Kane was on his feet. “Objection!”
“Overruled,” said the judge. “The witness will answer the question.”
“We know he’s guilty! He talked about ‘El Primo’ all the time.” Dunn was standing now, pointing at Suarez. “He had a ledger with names and procedures. We taped him confessing over the phone!”
Grimes threw his hands in the air. “Your Honor!”
The judge pounded his gavel. “Sit down and limit your answers to the question.”
Dunn gripped the rails tightly. He looked up slowly, seething, and locked eyes with Grimes.
The verdict was in. The prosecution and defense returned. The courtroom was charged with electricity. Reporters were on edge, ready to call in their stories. Finally, the jury returned and took their seats. The foreman handed the verdict to the judge, who read it and handed it back.

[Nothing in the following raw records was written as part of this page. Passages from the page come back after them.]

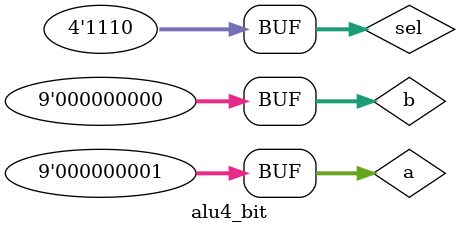
<source format=v>
`timescale 1ns / 1ps
module alu4_bit;
	// Inputs
	reg [8:0] a;
	reg [8:0] b;
	reg [3:0] sel;
	// Outputs
	wire [31:0] z;
	// Instantiate the Unit Under Test (UUT)
	alu4bit uut (
		.z(z), 
		.a(a), 
		.b(b), 
		.sel(sel)
	);
	initial begin
		// Initialize Inputs
		a = 1;b = 0;sel = 4'b0000;
		a = 1;b = 1;sel = 4'b0001;
		a = 0;b = 1;sel = 4'b0010;
		a = 0;b = 1;sel = 4'b0011;
		a = 0;b = 1;sel = 4'b0100;
		a = 1;b = 1;sel = 4'b0101;
		a = 1;b = 0;sel = 4'b0110;
		a = 0;b = 1;sel = 4'b0111;
		a = 0;b = 0;sel = 4'b1000;
		a = 1;b = 1;sel = 4'b1001;
		a = 0;b = 1;sel = 4'b1010;
		a = 0;b = 0;sel = 4'b1011;
		a = 1;b = 0;sel = 4'b1100;
		a = 0;b = 0;sel = 4'b1101;
		a = 1;b = 0;sel = 4'b1110;
		//a = 0;b = 1;sel = 4'b1111;


	end      
endmodule


</source>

“Has the jury reached a verdict?” the judge asked.
“We have Your Honor. We the jury, find the defendant ‘not guilty’ on the sole count of being a Christian.”
The courtroom erupted in chaos. The defense celebrated with shouts and high fives. Across the aisle, the prosecuting attorney hung his head. He had failed miserably.
Victor ‘Lefty’ Suarez would walk; circumstantial evidence could not link him to the crime.